TASK DIRECTIONS
Copy each line from the data that has the word "down" in it.

Stored data:
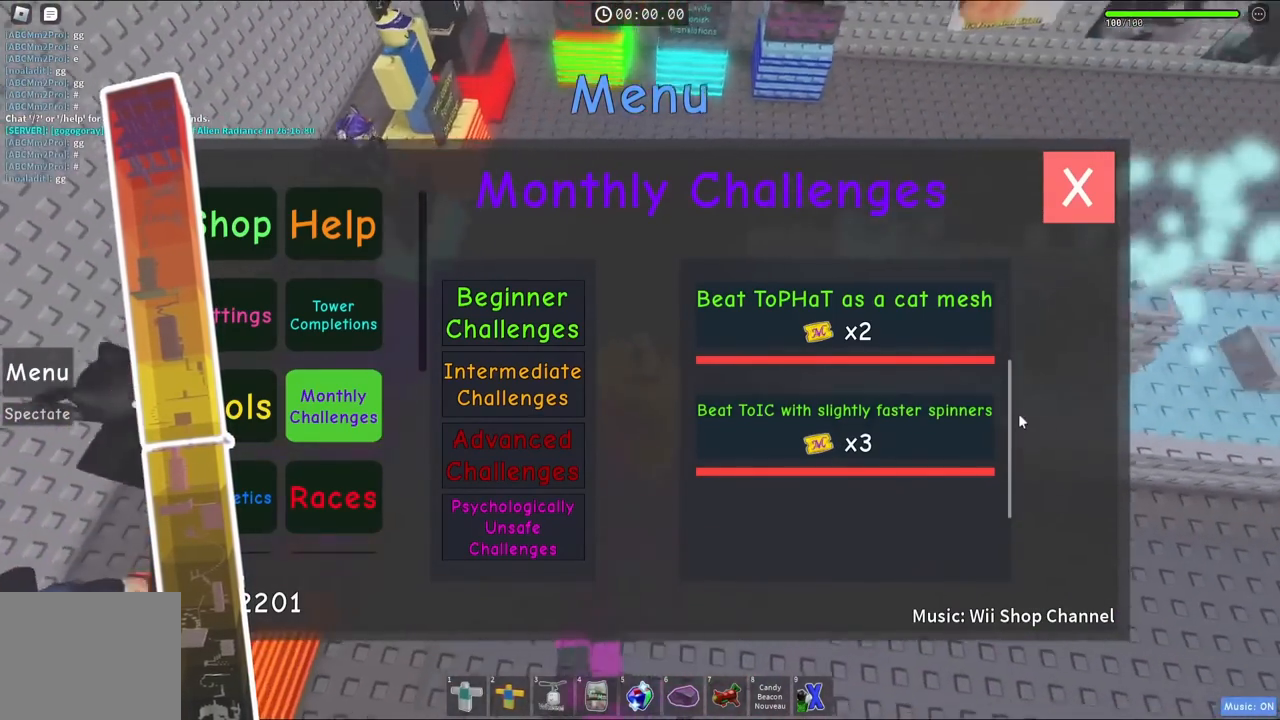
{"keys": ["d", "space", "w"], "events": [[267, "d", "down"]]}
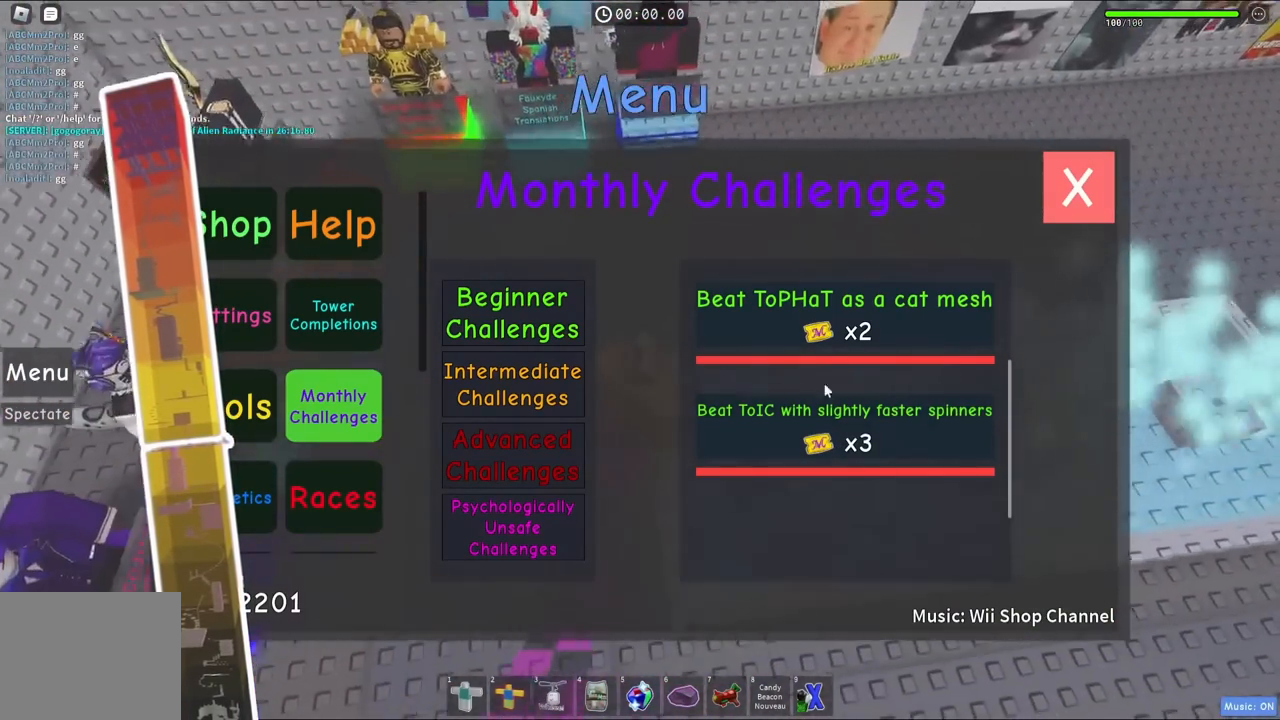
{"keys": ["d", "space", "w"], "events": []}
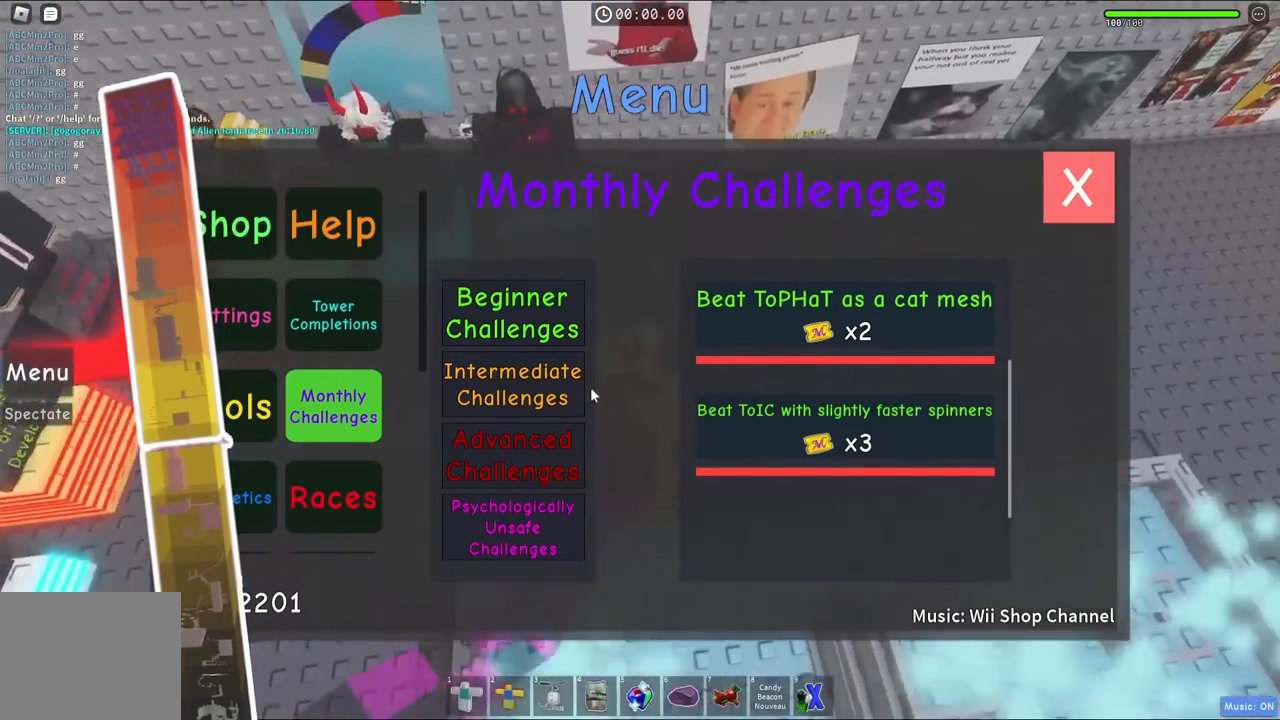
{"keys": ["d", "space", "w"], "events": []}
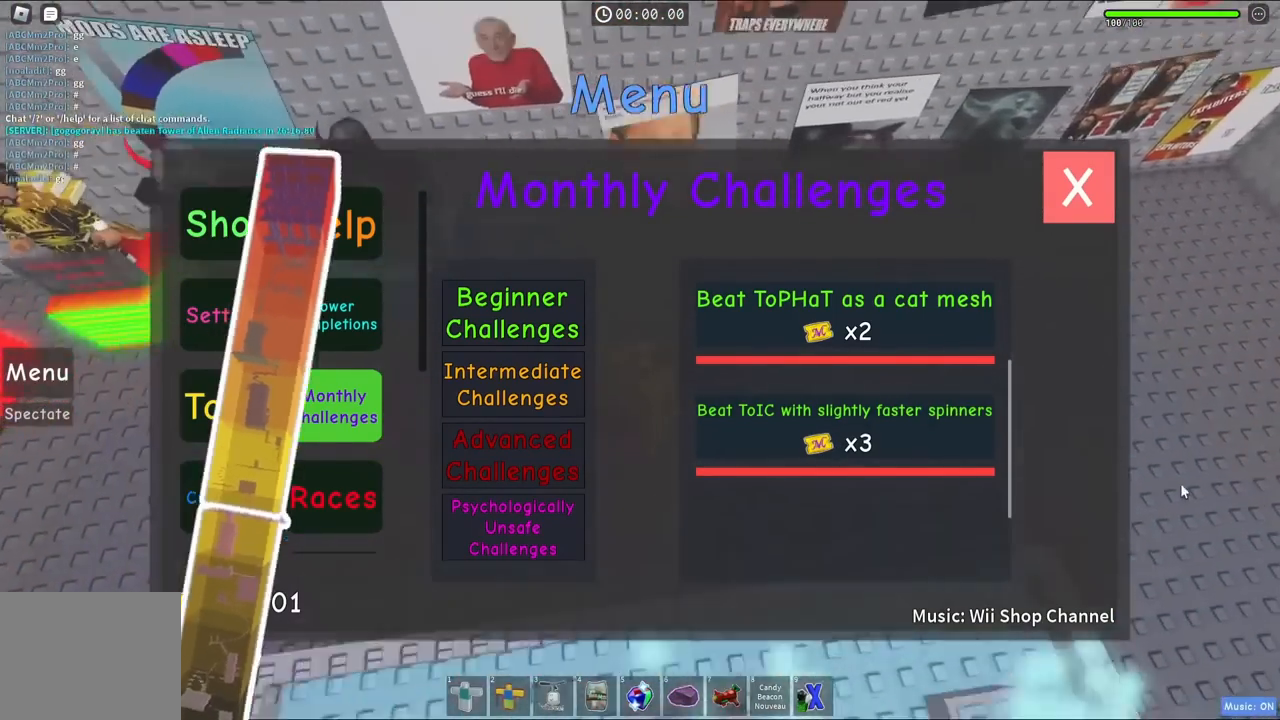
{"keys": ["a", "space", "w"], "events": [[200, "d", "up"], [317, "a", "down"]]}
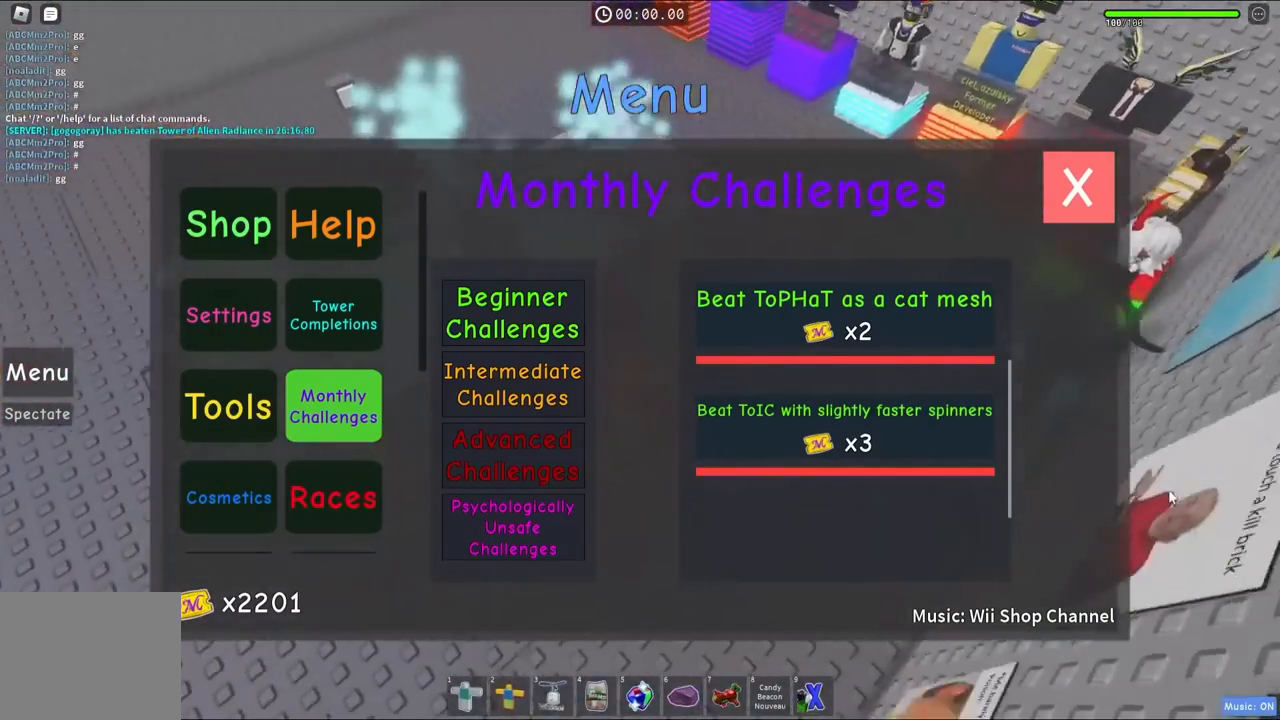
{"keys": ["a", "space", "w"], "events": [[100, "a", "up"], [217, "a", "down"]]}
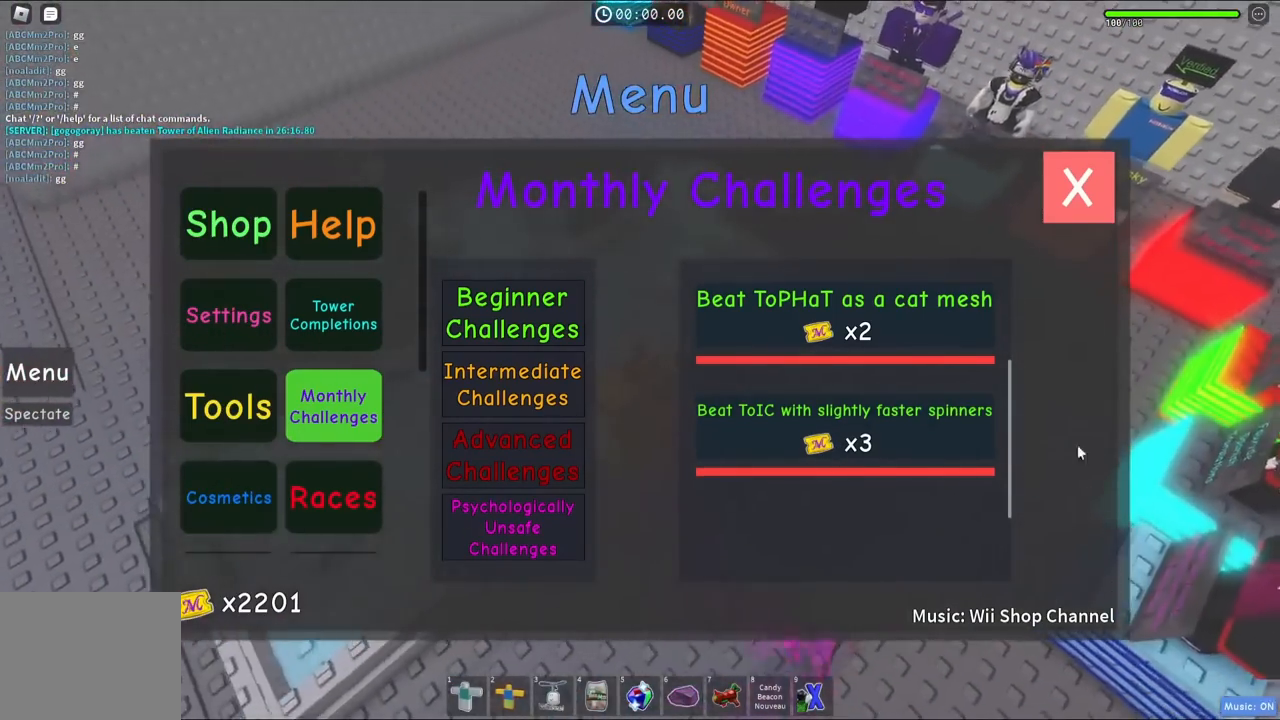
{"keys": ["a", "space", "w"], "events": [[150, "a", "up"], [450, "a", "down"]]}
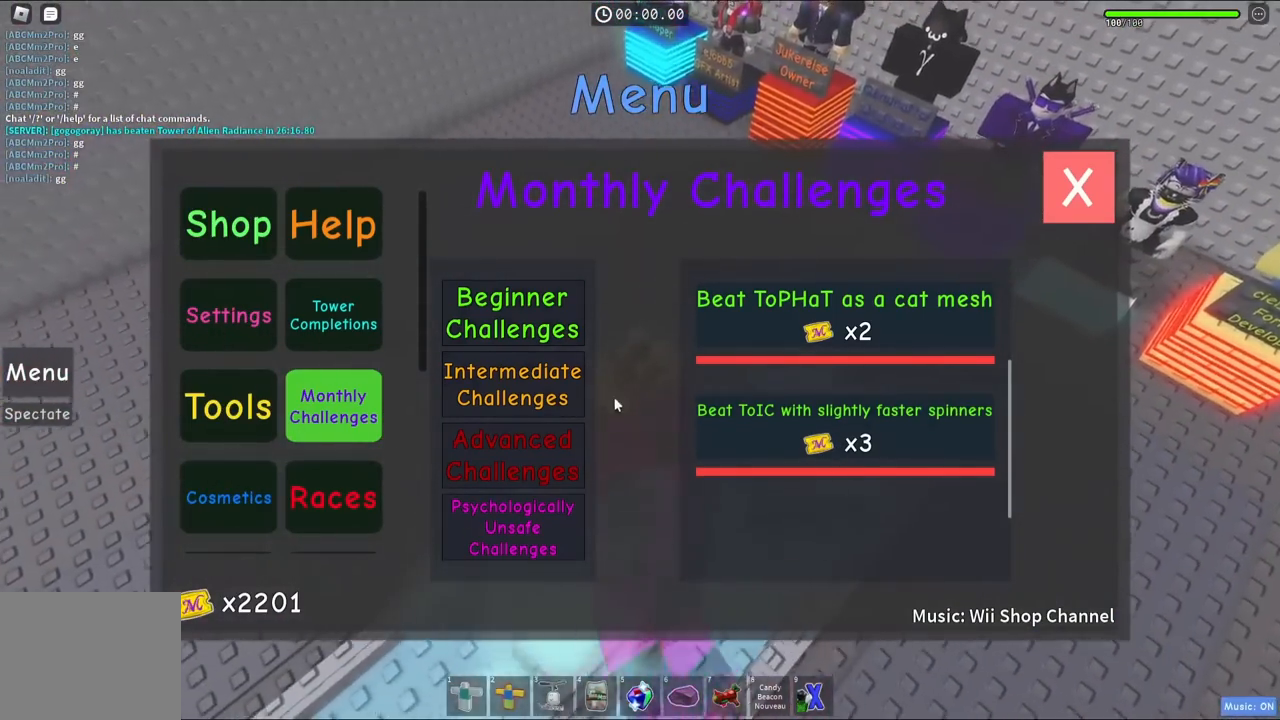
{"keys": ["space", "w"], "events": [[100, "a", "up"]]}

RESPONSE BOX
{"keys": ["d", "space", "w"], "events": [[267, "d", "down"]]}
{"keys": ["a", "space", "w"], "events": [[200, "d", "up"], [317, "a", "down"]]}
{"keys": ["a", "space", "w"], "events": [[100, "a", "up"], [217, "a", "down"]]}
{"keys": ["a", "space", "w"], "events": [[150, "a", "up"], [450, "a", "down"]]}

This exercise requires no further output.